Dans certains cas, notamment lorsque vous exercez une activité libérale principale relevant de la CIPAV et une activité accessoire de vente de marchandises, le régime social de l’activité principale peut « primer » pour certaines composantes des cotisations. Cependant, la règle générale en micro-entreprise reste celle d’une application distincte des taux par catégorie de revenus. En cas de doute, il est recommandé de consulter un conseiller URSSAF ou un expert-comptable, surtout si vos activités relèvent de caisses de retraite différentes.

Stratégies d’optimisation fiscale : abattements forfaitaires BIC et BNC combinés

Au-delà des cotisations sociales, l’activité mixte en micro-entreprise a également un impact sur votre imposition sur le revenu. Le régime micro-fiscal repose sur l’application d’un abattement forfaitaire sur votre chiffre d’affaires déclaré, abattement dont le taux varie en fonction de la nature de l’activité : 71 % pour la vente de marchandises (BIC), 50 % pour les prestations de services commerciales et artisanales (BIC) et 34 % pour les prestations de services non commerciales (BNC).

Lorsque vous combinez plusieurs activités, l’administration fiscale applique l’abattement correspondant à chaque « tranche » de chiffre d’affaires. Par exemple, un auto-entrepreneur qui réalise 60 000 € de ventes de marchandises et 30 000 € de prestations de services BIC verra son revenu imposable calculé ainsi : 60 000 – 71 % = 17 400 € pour la partie commerciale, et 30 000 – 50 % = 15 000 € pour la partie services, soit un total imposable de 32 400 €.

Cette mécanique ouvre la voie à certaines stratégies d’optimisation, dans le respect de la loi. Si votre activité le permet, vous pouvez, par exemple, structurer votre offre de manière à maximiser la part de chiffre d’affaires relevant de la vente de marchandises, mieux abattue (71 %), plutôt que de la prestation de services (50 %). C’est le cas de nombreux créateurs qui vendent des produits numériques ou physiques en plus de leurs prestations intellectuelles, les produits bénéficiant d’un abattement plus favorable.

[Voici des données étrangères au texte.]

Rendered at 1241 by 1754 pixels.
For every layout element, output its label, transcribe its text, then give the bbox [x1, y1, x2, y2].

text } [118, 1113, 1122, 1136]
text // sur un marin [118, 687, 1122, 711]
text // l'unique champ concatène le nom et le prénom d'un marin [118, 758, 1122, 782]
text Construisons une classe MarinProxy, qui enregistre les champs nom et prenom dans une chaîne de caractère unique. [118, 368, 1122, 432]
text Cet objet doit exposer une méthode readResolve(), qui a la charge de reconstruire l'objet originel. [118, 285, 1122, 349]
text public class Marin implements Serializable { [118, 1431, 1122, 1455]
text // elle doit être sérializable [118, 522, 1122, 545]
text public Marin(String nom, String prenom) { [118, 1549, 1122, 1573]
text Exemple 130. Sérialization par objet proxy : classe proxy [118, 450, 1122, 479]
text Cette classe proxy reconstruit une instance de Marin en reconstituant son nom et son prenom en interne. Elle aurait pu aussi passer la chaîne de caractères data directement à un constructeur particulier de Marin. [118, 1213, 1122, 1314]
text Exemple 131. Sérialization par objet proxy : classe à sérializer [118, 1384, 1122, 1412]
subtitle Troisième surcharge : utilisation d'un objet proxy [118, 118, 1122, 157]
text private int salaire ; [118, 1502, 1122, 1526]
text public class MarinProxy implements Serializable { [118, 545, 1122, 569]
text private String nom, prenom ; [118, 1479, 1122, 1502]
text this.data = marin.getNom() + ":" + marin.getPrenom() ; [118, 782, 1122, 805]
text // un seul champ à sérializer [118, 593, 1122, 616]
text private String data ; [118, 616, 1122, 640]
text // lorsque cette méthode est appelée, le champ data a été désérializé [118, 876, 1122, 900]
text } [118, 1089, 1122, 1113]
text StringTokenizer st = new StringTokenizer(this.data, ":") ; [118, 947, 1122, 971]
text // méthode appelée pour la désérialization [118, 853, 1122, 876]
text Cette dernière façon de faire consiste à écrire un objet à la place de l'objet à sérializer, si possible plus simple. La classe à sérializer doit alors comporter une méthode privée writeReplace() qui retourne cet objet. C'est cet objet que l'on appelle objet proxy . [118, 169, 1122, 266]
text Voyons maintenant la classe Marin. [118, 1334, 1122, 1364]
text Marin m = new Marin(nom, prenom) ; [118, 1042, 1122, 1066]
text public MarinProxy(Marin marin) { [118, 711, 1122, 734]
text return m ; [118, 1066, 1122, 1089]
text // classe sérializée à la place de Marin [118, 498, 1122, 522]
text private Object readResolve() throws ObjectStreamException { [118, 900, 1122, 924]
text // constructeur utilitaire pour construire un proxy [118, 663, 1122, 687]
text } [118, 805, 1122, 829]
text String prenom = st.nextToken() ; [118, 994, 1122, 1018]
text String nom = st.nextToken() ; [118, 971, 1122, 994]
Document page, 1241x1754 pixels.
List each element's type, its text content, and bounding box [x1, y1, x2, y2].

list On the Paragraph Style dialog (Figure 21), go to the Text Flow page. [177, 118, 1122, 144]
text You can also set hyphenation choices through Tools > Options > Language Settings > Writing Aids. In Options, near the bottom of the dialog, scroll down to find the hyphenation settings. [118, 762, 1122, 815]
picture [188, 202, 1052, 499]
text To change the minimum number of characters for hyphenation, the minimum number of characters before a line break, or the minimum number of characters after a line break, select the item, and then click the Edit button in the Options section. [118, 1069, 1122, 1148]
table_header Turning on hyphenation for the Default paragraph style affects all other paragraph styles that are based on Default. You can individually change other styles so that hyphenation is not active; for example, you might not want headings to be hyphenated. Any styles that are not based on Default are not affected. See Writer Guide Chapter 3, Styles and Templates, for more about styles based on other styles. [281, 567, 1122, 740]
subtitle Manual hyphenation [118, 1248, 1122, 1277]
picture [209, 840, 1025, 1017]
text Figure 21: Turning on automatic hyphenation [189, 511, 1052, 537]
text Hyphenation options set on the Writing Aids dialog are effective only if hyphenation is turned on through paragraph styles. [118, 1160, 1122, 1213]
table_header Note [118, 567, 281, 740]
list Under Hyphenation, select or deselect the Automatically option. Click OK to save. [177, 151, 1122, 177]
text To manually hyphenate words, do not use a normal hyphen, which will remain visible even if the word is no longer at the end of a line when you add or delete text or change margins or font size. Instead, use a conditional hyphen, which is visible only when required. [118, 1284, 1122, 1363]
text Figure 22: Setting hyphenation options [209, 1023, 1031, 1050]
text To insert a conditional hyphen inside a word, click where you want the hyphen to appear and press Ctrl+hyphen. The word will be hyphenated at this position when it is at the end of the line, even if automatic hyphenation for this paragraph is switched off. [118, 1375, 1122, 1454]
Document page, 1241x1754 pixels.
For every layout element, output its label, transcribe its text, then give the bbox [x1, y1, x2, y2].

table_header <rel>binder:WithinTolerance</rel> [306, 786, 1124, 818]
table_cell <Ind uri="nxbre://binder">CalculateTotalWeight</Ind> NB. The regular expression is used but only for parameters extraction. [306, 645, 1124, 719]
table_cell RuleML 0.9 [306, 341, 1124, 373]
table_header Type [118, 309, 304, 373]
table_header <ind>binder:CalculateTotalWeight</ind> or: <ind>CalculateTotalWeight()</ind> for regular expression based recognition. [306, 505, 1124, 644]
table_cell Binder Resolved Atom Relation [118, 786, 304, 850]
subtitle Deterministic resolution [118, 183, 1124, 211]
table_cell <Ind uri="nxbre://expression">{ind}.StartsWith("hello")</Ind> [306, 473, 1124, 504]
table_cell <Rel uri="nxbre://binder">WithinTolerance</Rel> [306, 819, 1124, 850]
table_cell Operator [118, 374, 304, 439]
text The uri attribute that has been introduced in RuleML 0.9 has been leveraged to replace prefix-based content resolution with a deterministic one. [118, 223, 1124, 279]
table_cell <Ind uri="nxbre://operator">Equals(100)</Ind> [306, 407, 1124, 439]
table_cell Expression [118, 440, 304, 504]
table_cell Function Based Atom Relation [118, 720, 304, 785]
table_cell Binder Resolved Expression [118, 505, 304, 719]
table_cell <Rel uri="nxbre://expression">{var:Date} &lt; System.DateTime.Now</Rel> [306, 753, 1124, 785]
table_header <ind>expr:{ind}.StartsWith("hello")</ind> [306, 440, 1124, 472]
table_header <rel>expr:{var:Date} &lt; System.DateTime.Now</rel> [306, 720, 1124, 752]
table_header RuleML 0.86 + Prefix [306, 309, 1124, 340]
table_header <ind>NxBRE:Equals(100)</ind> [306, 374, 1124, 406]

À l’inverse, si vos charges réelles sont particulièrement élevées (achat de matériaux onéreux, sous-traitance importante, loyers professionnels), il peut être plus judicieux à moyen terme de quitter le régime micro pour un régime réel, où vous pourrez déduire l’intégralité de vos dépenses. La micro-entreprise, même optimisée, reste un régime forfaitaire : il ne tient pas compte de votre marge réelle, seulement d’un taux moyen théorique.

Enfin, n’oubliez pas que le choix éventuel du versement libératoire de l’impôt sur le revenu, s’il est ouvert à votre foyer fiscal, s’applique lui aussi sur la base du chiffre d’affaires ventilé par catégorie. Là encore, les taux sont différents selon qu’il s’agit de vente ou de prestations. Une simulation globale, intégrant vos autres revenus du foyer (salaires, revenus fonciers, etc.), vous permettra de déterminer si ce dispositif est réellement intéressant pour vous ou si vous préférez rester au barème progressif classique.